Written request: Locate each line in the entries below that contains the string "edge" and copy those lines out.

Data for this exercise:
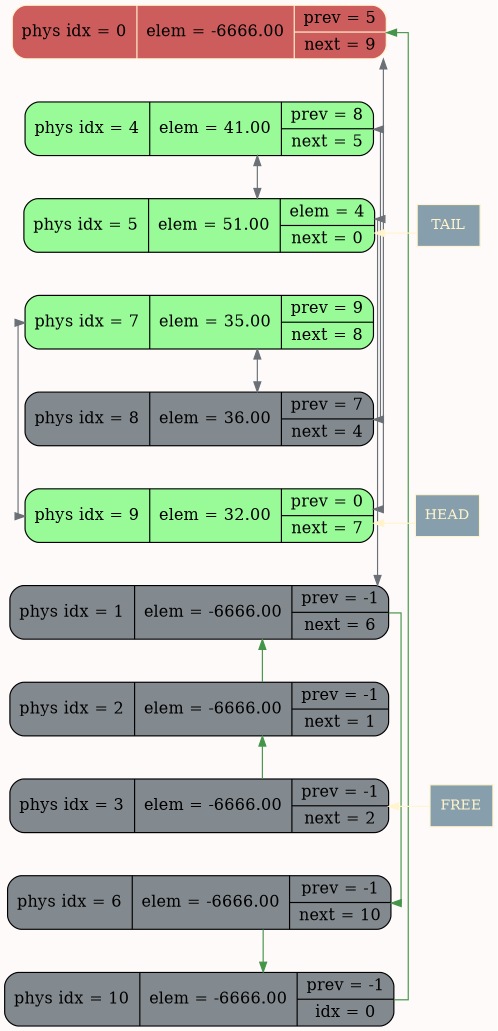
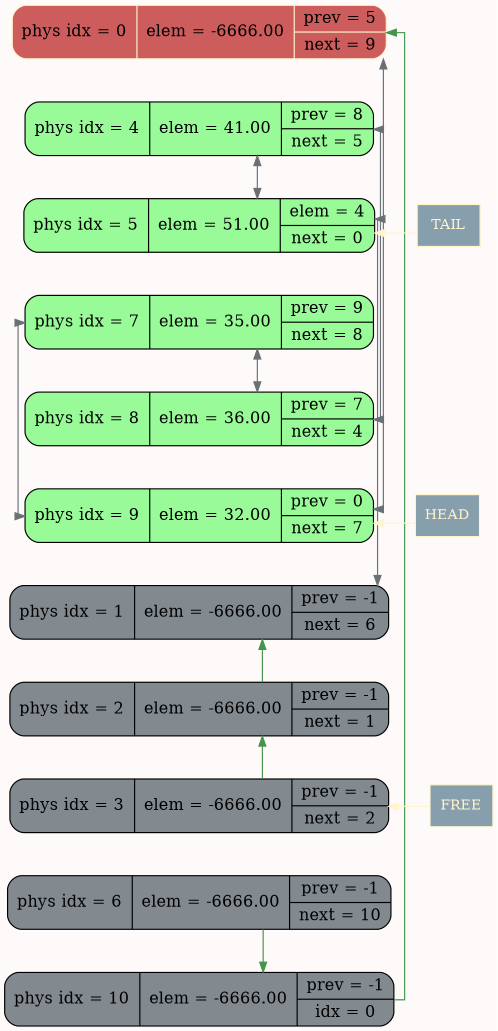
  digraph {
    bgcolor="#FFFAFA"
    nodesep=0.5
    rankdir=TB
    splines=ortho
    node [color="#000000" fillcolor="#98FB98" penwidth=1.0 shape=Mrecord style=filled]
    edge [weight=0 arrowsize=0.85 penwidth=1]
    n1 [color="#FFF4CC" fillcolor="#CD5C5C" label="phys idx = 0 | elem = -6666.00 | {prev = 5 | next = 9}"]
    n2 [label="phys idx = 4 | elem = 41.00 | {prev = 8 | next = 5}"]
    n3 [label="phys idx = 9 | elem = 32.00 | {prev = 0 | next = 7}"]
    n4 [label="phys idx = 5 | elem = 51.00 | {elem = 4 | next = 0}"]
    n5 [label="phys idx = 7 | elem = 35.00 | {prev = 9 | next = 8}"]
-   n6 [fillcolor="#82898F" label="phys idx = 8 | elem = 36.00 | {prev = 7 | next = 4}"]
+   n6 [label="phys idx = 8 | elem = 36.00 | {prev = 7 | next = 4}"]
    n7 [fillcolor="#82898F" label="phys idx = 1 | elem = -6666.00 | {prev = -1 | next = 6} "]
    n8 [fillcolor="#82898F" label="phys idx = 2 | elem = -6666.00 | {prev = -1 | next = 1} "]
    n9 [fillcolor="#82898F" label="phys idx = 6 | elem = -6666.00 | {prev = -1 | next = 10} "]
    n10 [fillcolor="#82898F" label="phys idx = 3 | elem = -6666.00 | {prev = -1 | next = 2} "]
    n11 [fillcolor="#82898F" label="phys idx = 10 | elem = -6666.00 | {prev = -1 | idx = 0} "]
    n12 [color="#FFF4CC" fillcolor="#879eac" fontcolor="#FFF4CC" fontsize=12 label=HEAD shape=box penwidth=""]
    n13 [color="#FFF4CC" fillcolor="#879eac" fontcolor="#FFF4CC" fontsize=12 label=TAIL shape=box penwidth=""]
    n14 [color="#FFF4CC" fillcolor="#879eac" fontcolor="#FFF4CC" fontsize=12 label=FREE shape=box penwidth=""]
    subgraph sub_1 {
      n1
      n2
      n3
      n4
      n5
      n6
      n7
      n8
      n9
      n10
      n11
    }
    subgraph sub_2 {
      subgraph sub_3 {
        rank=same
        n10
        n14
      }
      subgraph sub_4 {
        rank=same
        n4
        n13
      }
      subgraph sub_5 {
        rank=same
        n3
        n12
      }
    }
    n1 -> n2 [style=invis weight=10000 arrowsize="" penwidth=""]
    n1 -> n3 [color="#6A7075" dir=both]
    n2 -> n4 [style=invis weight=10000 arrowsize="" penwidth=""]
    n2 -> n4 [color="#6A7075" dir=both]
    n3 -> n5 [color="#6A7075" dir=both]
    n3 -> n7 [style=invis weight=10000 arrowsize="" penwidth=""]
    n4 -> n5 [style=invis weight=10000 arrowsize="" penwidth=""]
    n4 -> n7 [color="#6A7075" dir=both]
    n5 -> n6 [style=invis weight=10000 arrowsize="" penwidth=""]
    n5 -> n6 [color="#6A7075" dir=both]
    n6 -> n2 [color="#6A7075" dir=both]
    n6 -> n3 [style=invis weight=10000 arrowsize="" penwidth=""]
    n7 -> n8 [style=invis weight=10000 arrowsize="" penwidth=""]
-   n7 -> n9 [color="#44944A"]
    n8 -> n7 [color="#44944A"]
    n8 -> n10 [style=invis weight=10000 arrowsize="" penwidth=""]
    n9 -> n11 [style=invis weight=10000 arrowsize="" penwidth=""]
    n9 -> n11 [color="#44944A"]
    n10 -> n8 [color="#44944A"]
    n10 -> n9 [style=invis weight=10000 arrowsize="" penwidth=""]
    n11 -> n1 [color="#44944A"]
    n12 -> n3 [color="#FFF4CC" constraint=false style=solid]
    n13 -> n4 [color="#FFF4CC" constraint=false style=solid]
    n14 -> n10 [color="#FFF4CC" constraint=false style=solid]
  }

...

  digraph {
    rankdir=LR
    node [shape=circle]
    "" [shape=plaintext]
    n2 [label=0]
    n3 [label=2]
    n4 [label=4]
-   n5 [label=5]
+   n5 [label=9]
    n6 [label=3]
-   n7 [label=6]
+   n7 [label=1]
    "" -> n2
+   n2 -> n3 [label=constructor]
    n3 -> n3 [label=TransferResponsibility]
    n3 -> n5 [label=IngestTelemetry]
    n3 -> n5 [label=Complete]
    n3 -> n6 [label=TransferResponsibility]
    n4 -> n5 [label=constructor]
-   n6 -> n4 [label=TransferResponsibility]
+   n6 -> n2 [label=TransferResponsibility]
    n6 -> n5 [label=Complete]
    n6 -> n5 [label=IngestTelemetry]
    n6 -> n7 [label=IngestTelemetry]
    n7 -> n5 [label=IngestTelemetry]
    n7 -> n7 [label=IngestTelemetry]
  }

* * *

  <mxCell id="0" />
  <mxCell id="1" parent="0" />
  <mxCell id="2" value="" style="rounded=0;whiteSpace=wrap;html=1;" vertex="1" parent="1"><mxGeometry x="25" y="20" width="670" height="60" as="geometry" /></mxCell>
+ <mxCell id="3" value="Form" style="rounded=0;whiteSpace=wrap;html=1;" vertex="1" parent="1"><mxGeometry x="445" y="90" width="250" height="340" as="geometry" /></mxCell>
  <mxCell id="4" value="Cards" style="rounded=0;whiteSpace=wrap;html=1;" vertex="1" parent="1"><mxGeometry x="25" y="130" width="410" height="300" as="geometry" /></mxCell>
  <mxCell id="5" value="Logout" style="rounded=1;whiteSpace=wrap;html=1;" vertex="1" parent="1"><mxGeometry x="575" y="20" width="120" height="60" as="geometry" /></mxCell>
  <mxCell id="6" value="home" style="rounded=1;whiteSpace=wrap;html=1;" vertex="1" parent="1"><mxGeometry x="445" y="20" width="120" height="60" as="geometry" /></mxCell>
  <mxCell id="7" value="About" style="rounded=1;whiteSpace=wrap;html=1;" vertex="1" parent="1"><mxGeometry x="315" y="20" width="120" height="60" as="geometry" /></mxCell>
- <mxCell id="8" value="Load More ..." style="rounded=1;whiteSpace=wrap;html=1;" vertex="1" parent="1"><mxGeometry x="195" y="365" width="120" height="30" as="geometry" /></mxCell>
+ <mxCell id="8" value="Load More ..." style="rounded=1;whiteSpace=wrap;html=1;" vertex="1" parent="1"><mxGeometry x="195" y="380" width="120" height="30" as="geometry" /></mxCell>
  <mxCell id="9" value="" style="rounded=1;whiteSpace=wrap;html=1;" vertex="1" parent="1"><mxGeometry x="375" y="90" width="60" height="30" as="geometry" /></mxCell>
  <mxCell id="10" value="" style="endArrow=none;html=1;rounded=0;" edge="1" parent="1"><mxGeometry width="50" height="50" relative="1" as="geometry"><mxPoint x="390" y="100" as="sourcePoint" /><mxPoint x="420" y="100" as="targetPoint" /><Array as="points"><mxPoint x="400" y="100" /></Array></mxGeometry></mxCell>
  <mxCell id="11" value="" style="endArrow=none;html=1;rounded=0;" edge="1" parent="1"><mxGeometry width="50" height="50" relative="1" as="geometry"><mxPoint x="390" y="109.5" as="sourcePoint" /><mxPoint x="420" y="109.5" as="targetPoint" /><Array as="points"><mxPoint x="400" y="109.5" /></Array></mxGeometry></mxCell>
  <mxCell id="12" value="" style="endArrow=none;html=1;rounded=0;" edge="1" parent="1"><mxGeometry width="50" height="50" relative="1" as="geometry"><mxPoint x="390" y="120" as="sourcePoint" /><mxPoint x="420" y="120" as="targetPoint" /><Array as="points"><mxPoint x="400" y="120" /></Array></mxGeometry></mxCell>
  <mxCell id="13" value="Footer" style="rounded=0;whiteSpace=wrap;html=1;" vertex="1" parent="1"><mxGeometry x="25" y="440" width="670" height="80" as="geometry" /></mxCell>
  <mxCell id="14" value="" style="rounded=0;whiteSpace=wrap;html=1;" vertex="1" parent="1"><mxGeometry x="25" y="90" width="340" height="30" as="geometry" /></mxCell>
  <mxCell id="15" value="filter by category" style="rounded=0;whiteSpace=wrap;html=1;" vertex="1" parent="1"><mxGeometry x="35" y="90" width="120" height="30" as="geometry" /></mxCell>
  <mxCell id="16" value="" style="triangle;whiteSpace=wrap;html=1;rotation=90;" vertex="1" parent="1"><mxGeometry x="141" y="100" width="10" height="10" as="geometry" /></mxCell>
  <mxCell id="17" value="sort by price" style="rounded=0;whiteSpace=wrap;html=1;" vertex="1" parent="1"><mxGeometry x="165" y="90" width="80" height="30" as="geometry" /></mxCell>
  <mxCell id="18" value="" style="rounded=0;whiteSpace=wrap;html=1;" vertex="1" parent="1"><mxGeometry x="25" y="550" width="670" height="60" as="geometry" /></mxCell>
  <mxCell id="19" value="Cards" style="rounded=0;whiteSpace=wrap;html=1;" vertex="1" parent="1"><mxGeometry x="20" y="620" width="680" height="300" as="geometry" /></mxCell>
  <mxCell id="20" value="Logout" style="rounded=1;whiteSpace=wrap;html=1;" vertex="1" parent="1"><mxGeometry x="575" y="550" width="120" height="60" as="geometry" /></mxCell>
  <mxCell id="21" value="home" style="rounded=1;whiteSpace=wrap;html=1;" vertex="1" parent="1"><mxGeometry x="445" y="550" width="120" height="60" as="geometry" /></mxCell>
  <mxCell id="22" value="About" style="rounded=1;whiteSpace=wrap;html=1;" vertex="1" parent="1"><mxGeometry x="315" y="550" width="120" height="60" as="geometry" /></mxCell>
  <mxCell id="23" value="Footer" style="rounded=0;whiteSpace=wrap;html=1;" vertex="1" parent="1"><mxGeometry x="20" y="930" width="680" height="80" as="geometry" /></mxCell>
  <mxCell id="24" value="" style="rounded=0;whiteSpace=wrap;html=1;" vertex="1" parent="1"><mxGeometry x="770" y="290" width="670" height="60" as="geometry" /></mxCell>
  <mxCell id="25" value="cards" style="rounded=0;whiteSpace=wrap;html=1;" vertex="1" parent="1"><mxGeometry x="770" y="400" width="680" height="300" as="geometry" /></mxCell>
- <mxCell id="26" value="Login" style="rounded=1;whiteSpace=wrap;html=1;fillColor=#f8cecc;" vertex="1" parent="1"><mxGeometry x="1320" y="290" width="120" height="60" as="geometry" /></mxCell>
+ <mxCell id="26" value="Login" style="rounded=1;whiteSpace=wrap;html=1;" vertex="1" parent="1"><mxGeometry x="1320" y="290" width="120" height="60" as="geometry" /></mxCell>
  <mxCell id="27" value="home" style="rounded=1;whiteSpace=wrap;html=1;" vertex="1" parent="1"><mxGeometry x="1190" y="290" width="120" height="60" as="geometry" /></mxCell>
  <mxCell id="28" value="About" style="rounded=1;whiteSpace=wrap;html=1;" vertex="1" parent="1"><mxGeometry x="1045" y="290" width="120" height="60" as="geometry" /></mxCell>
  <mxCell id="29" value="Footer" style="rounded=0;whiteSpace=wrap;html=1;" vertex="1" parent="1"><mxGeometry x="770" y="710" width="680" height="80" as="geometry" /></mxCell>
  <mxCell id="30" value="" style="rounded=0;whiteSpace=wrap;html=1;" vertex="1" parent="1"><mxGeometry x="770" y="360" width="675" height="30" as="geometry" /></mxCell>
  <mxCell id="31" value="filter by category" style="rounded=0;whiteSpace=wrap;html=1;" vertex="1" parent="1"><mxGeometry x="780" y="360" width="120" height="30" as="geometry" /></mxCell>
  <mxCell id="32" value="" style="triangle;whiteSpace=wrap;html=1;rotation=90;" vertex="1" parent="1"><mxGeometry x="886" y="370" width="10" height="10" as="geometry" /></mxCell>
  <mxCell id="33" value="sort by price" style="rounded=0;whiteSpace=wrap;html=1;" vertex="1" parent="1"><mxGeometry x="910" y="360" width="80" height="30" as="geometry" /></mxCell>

Output:
    edge [weight=0 arrowsize=0.85 penwidth=1]
  <mxCell id="10" value="" style="endArrow=none;html=1;rounded=0;" edge="1" parent="1"><mxGeometry width="50" height="50" relative="1" as="geometry"><mxPoint x="390" y="100" as="sourcePoint" /><mxPoint x="420" y="100" as="targetPoint" /><Array as="points"><mxPoint x="400" y="100" /></Array></mxGeometry></mxCell>
  <mxCell id="11" value="" style="endArrow=none;html=1;rounded=0;" edge="1" parent="1"><mxGeometry width="50" height="50" relative="1" as="geometry"><mxPoint x="390" y="109.5" as="sourcePoint" /><mxPoint x="420" y="109.5" as="targetPoint" /><Array as="points"><mxPoint x="400" y="109.5" /></Array></mxGeometry></mxCell>
  <mxCell id="12" value="" style="endArrow=none;html=1;rounded=0;" edge="1" parent="1"><mxGeometry width="50" height="50" relative="1" as="geometry"><mxPoint x="390" y="120" as="sourcePoint" /><mxPoint x="420" y="120" as="targetPoint" /><Array as="points"><mxPoint x="400" y="120" /></Array></mxGeometry></mxCell>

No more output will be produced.